=== Directive ===
Your answer is a copy of every line in the records where "mundo" appears.

(Dataset entries)

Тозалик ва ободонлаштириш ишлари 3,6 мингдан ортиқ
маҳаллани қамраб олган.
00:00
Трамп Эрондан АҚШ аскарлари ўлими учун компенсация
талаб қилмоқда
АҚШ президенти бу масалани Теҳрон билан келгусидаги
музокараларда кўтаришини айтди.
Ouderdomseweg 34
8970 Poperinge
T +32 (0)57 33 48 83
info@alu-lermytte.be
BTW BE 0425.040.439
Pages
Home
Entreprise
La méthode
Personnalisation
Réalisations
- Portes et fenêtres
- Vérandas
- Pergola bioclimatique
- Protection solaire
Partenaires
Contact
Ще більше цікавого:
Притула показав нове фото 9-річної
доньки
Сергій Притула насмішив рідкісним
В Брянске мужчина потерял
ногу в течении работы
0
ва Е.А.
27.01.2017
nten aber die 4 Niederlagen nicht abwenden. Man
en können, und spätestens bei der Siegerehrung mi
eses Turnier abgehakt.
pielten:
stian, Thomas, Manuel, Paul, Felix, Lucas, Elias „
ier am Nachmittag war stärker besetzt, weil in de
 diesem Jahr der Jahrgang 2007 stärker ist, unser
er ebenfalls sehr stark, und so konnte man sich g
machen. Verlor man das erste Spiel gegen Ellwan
---
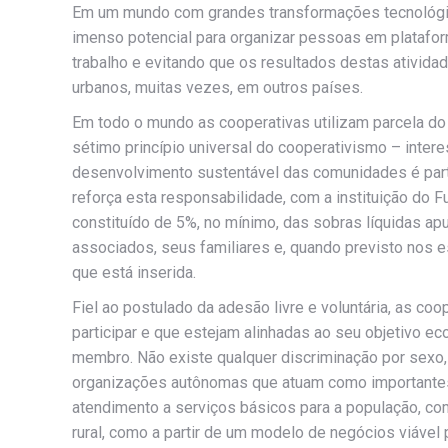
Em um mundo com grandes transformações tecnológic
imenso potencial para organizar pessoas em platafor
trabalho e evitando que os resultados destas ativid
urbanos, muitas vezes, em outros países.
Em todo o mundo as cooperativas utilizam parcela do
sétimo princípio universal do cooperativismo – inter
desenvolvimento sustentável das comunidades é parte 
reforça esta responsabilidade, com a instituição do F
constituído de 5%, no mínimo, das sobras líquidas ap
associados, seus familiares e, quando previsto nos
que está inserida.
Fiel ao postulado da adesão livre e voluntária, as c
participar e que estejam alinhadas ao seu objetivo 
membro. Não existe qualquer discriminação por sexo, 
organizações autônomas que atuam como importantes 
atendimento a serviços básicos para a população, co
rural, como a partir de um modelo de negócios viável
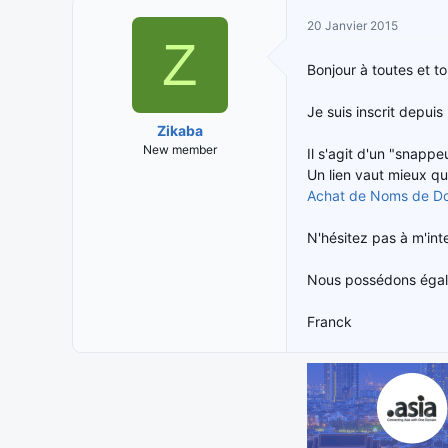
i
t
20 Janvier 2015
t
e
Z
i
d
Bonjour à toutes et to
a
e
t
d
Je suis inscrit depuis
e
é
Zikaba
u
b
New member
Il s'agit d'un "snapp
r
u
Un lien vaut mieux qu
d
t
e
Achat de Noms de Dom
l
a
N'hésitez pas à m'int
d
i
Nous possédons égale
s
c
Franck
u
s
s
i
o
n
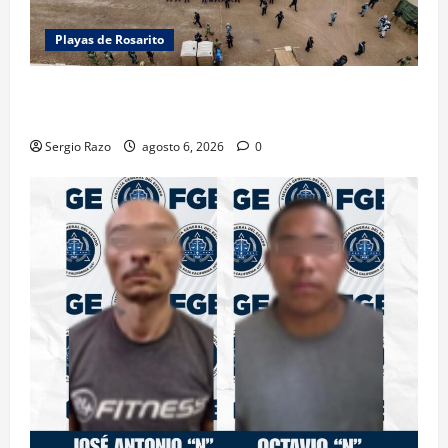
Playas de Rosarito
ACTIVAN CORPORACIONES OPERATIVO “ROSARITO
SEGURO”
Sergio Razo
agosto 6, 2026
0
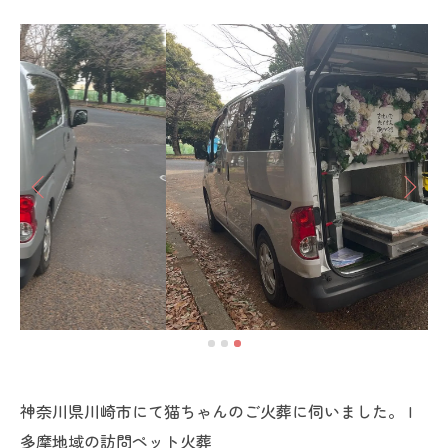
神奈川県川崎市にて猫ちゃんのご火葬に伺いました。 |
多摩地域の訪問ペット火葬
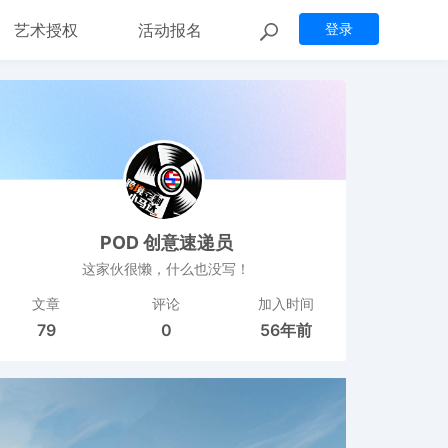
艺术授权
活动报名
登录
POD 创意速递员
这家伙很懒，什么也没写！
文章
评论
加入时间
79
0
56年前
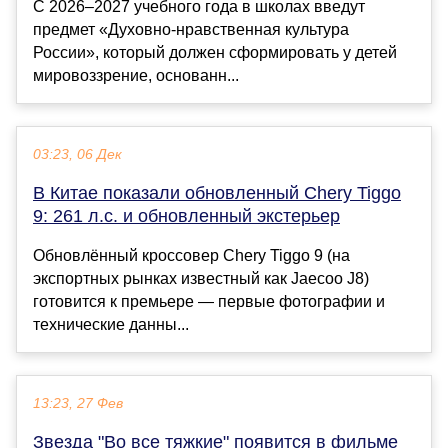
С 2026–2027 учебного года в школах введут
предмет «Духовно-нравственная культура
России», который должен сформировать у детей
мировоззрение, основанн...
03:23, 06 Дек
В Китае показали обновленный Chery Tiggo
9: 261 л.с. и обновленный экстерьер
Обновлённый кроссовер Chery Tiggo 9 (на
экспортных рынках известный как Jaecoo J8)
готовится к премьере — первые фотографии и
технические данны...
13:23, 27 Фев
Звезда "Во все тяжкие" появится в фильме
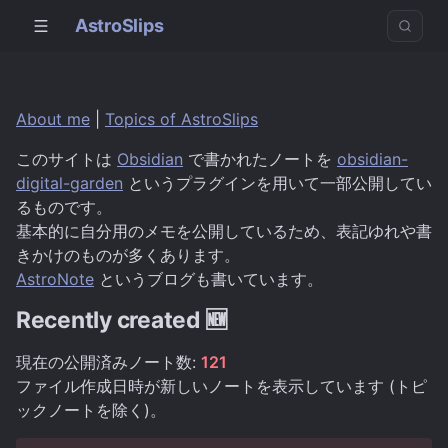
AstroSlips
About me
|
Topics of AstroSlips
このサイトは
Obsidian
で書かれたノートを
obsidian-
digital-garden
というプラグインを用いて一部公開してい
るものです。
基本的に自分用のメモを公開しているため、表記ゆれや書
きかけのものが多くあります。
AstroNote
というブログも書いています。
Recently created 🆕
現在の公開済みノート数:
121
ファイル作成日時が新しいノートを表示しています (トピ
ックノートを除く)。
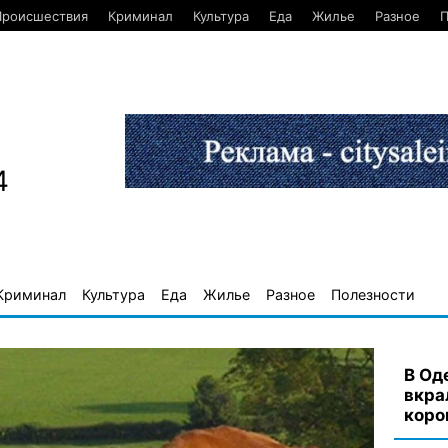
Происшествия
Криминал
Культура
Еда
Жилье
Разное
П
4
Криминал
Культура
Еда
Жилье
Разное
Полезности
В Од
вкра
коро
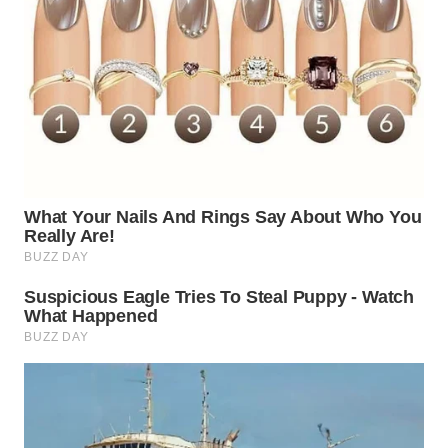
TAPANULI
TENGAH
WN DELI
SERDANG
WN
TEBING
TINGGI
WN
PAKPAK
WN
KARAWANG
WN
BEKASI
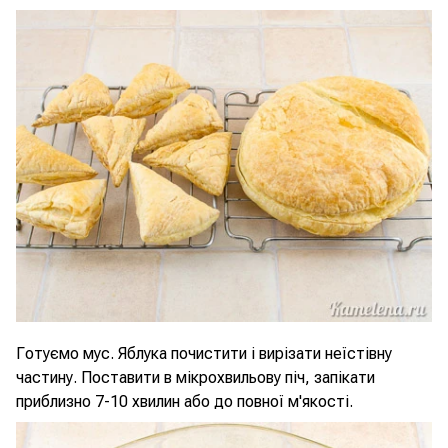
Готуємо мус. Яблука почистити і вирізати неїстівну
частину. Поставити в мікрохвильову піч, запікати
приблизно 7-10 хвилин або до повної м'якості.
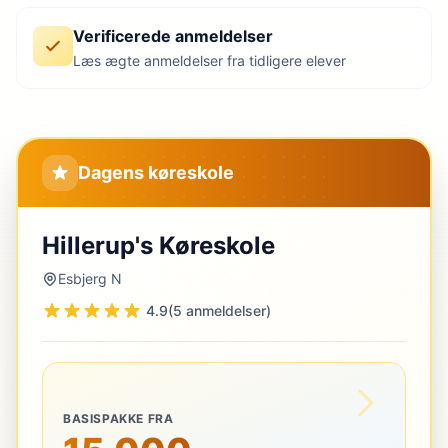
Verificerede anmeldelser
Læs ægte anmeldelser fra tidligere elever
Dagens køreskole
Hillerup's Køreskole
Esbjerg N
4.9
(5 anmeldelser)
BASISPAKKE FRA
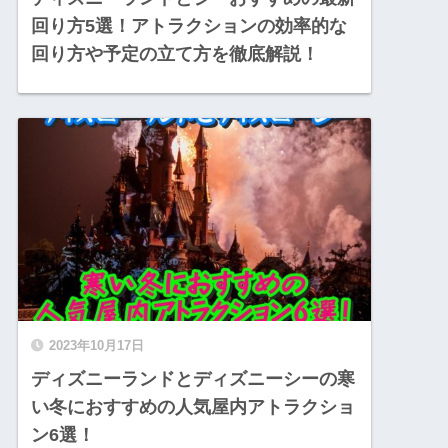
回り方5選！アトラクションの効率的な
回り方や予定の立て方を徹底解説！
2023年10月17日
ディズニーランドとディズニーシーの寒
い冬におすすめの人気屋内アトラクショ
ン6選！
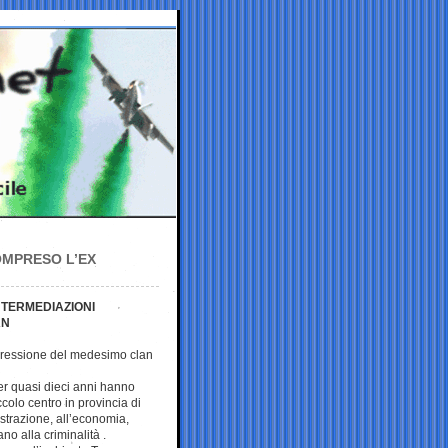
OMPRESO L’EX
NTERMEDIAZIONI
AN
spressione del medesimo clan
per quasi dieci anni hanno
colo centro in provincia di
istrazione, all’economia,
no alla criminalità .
==
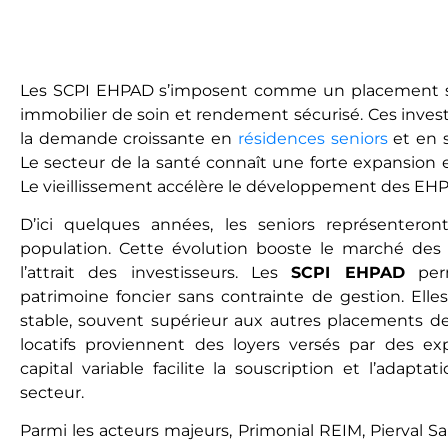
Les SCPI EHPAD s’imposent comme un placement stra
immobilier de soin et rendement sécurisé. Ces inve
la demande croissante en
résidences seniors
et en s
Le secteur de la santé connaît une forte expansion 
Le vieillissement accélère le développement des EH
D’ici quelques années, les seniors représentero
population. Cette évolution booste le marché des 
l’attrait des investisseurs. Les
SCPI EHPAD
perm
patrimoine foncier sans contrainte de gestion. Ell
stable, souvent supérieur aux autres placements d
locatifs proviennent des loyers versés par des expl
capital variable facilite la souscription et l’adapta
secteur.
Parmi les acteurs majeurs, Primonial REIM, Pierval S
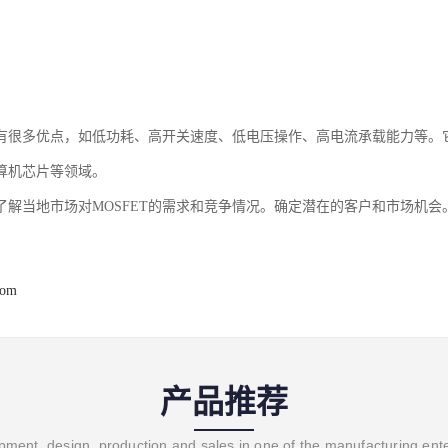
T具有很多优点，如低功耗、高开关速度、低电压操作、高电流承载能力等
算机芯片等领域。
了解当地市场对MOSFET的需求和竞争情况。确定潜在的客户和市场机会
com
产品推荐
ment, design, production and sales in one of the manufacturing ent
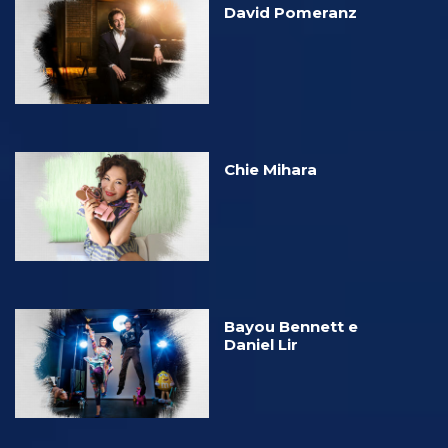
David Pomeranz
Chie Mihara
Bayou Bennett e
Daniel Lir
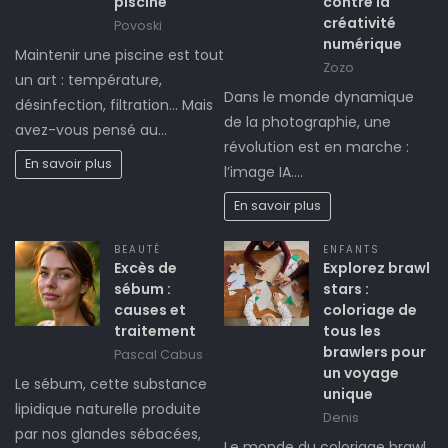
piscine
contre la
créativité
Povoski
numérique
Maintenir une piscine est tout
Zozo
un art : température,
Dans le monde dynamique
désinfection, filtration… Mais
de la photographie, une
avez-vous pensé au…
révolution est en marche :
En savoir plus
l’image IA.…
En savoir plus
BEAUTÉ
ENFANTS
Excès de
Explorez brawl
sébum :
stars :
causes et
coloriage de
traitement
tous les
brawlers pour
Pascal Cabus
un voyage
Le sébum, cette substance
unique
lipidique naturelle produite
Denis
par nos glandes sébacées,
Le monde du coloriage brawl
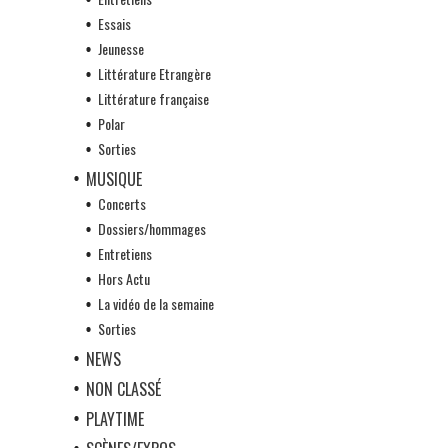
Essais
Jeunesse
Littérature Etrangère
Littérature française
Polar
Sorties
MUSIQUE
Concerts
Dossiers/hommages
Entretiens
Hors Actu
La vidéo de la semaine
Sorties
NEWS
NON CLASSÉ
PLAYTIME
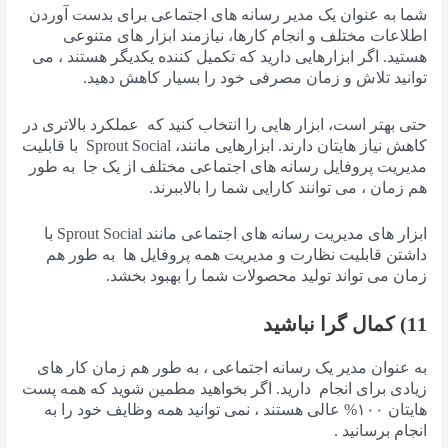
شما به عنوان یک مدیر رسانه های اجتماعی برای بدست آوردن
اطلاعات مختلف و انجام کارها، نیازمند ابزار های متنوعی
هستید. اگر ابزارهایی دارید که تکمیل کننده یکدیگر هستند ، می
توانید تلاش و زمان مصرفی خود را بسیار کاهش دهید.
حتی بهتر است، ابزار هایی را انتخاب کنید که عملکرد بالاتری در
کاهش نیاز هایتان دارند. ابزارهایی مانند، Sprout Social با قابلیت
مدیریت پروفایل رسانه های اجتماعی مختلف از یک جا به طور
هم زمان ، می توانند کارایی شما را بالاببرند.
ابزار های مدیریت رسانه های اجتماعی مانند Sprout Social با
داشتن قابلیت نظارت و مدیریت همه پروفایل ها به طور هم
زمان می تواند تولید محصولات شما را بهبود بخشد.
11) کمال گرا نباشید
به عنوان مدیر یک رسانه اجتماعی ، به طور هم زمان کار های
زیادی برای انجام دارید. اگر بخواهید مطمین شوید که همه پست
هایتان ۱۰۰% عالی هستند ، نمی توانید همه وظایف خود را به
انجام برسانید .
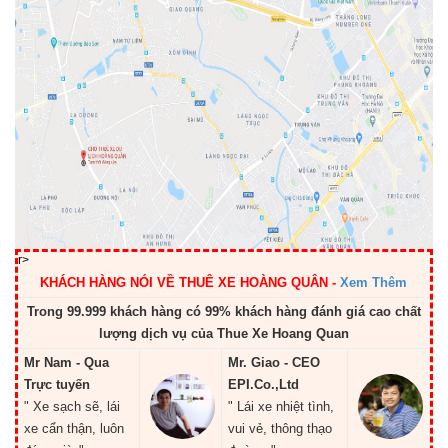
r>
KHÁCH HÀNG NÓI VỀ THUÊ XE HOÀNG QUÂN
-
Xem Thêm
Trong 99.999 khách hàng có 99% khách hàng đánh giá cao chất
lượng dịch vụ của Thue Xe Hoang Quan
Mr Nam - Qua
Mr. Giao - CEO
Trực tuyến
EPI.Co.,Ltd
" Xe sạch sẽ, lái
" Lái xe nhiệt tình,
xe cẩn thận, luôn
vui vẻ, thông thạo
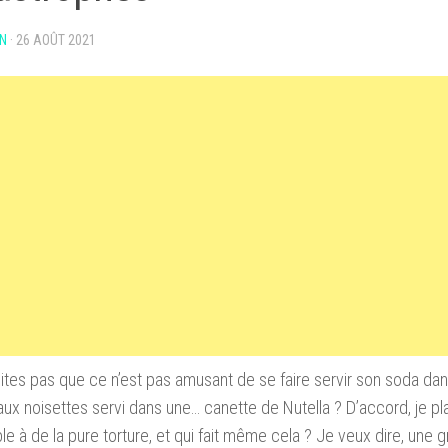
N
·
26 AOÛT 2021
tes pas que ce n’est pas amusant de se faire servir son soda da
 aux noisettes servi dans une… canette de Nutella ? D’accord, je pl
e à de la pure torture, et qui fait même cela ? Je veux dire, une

=== Answer to the problem ===
Em um mundo com grandes transformações tecnológic
Em todo o mundo as cooperativas utilizam parcela do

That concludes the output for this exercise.